Weil die Erwartungen der Eltern sehr hoch seien, sind Erstgeborene oft sehr streng mit sich selbst. "Für sie ist es wichtig, diesen Zusammenhang zu erkennen, um sanfter zu sich selbst zu sein, wenn sie ihre hohen Erwartungen nicht erfüllen", so die Expertin.
Hochstapler-Syndrom
Wer sehr selbstkritisch ist und ständig nach Höherem strebt, wird es schwer haben, jemals mit der eigenen Leistung zufrieden zu sein. Das führt bei vielen Erstgeborenen zum sogenannten Hochstapler-Syndrom, auch Imposter-Syndrom genannt.
Ältere Geschwister hätten oft das Gefühl, Lob oder Anerkennung nicht zu verdienen. "Aufgrund der strengen Erziehung oder hohen Erwartungen ihrer Eltern, werden sie oft von Selbstzweifeln geplagt", so Altheresa Clark.
Die Last der Parentifizierung
Laut Aparna Sagaram spielt das Thema Parentifizierung für Erstgeborene eine große Rolle. Das heißt, dass ihnen schon in jungen Jahren Erwachsenenpflichten auferlegt werden. Oftmals gehe es vor allem darum, auf die jüngeren Geschwister aufzupassen.
Das kann sich später rächen, indem diese Kinder zu Erwachsenen heranwachsen, die nicht in der Lage sind, sich vollständig zu entspannen, sich ständig Sorgen um andere Menschen machen und immer das Gefühl haben, für ihre Lieben sorgen zu müssen. Und das zeige sich sowohl bei Männern als auch bei Frauen.
Eifersucht auf jüngere Geschwister
Ältere Geschwister haben oft das Gefühl, dass die jüngeren es leichter hätten als sie und fühlen sich dadurch unfair behandelt. Sowohl Aparna Sagaram als auch Altheresa Clark stellten fest, dass dies zu Gefühlen der Eifersucht oder des Grolls führen kann.

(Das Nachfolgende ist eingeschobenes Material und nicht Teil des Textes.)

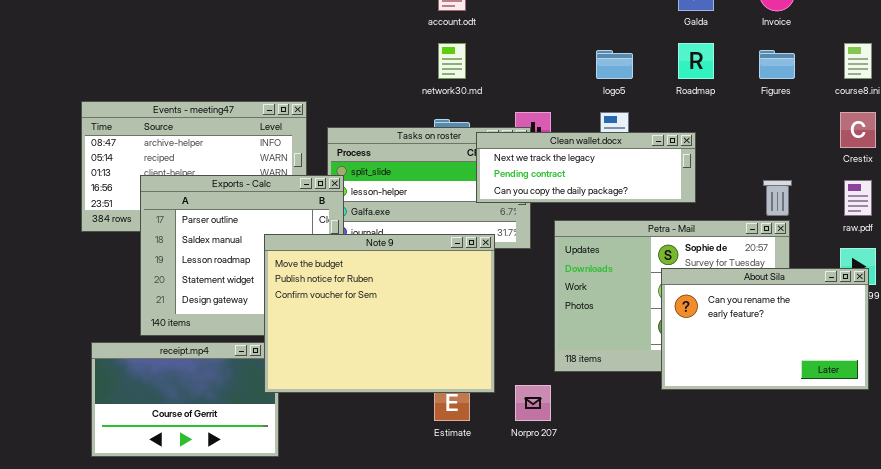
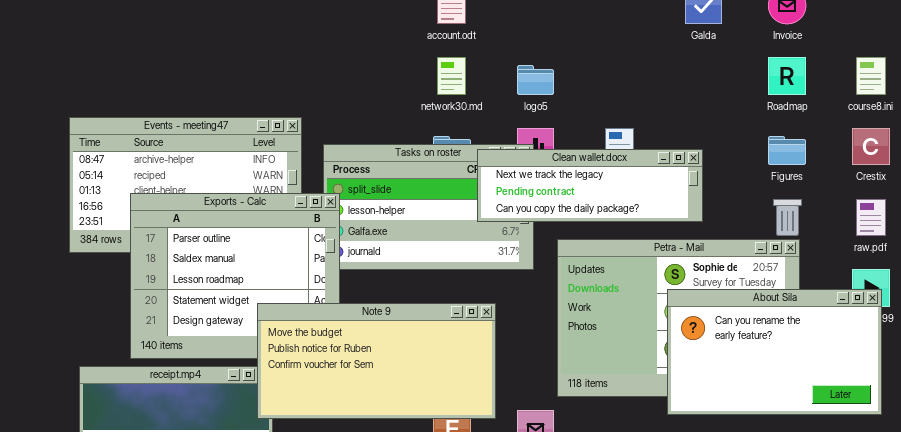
Roadmap: [678,43,714,79] -> [768,57,806,95], moved
logo5: [596,50,633,79] -> [517,65,554,95], moved
Figures: [759,50,795,79] -> [768,136,806,165], moved
Note 9: [264,234,495,393] -> [257,303,496,419], resized

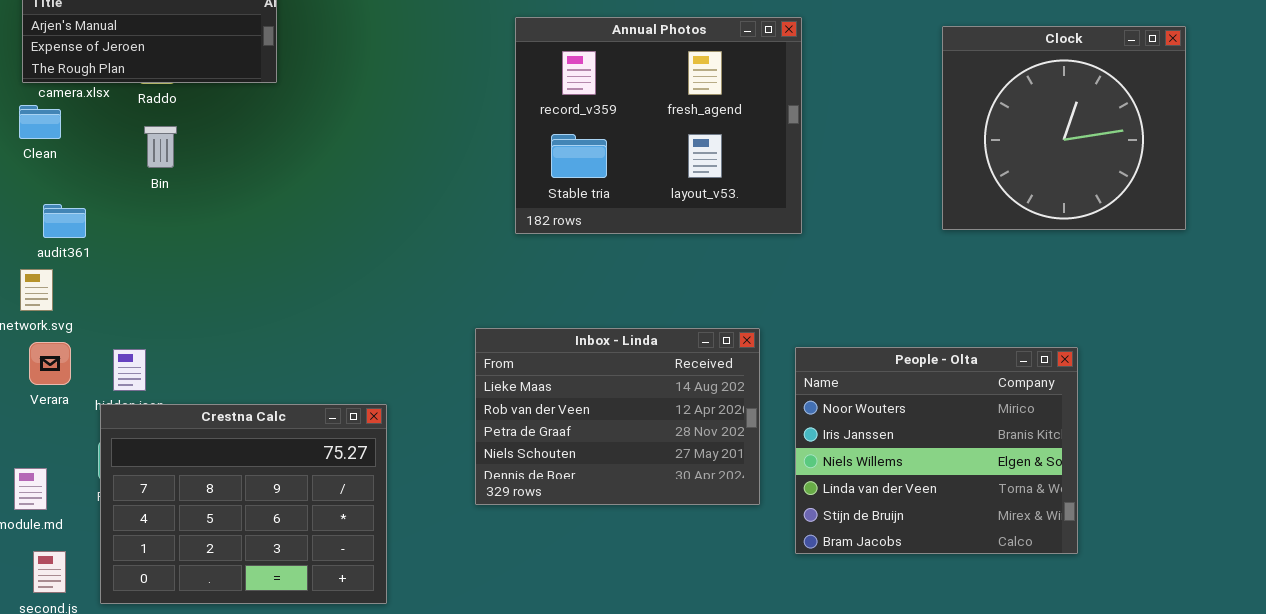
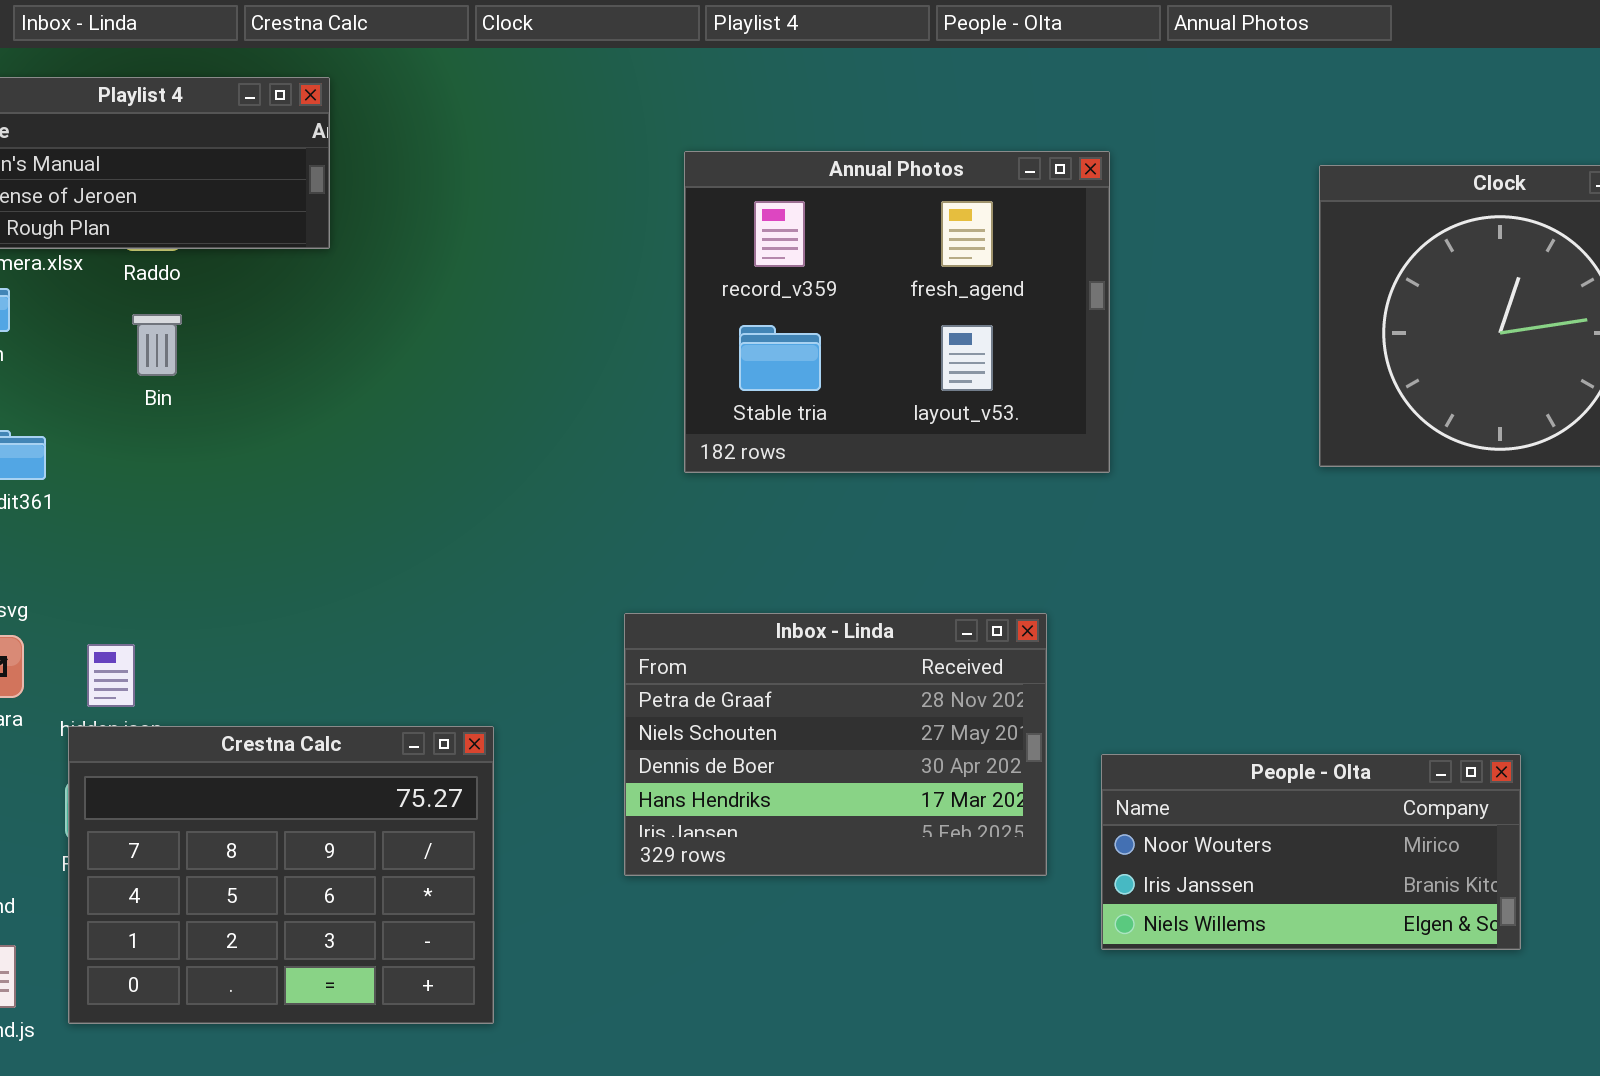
Inbox - Linda: [475,328,760,505] -> [624,613,1047,876], scrolled down 2 rows
People - Olta: [795,347,1078,554] -> [1101,754,1521,950], resized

Die ältesten Geschwister sind oftmals neidisch auf die Leichtigkeit, die jüngere Geschwister in bestimmten Situationen – zum Beispiel im Bezug auf schlechte Noten oder Strafen – empfinden.
Insgesamt falle es Erstgeborenen schwerer, nach Hilfe zu fragen. "Sie haben das Gefühl, dass sie sich nicht auf die Unterstützung anderer verlassen können, oder dass sie alles allein schaffen müssen", so Aparna Sagaram. Ein Denkmuster, das sie als Erwachsene nur schwer ablegen können.
Ihr Rat: "Für Erstgeborene, die sehr perfektionistisch sind oder enormen Leistungsdruck verspüren, kann eine Therapie sehr hilfreich sein."
Eine Therapie könne helfen, mit nicht geheilten Traumata umzugehen, bestimmte Verhaltensweisen in Zusammenhang zur Kindheit zu bringen und Muster aufzudecken, die sich ändern müssen, sagt sie.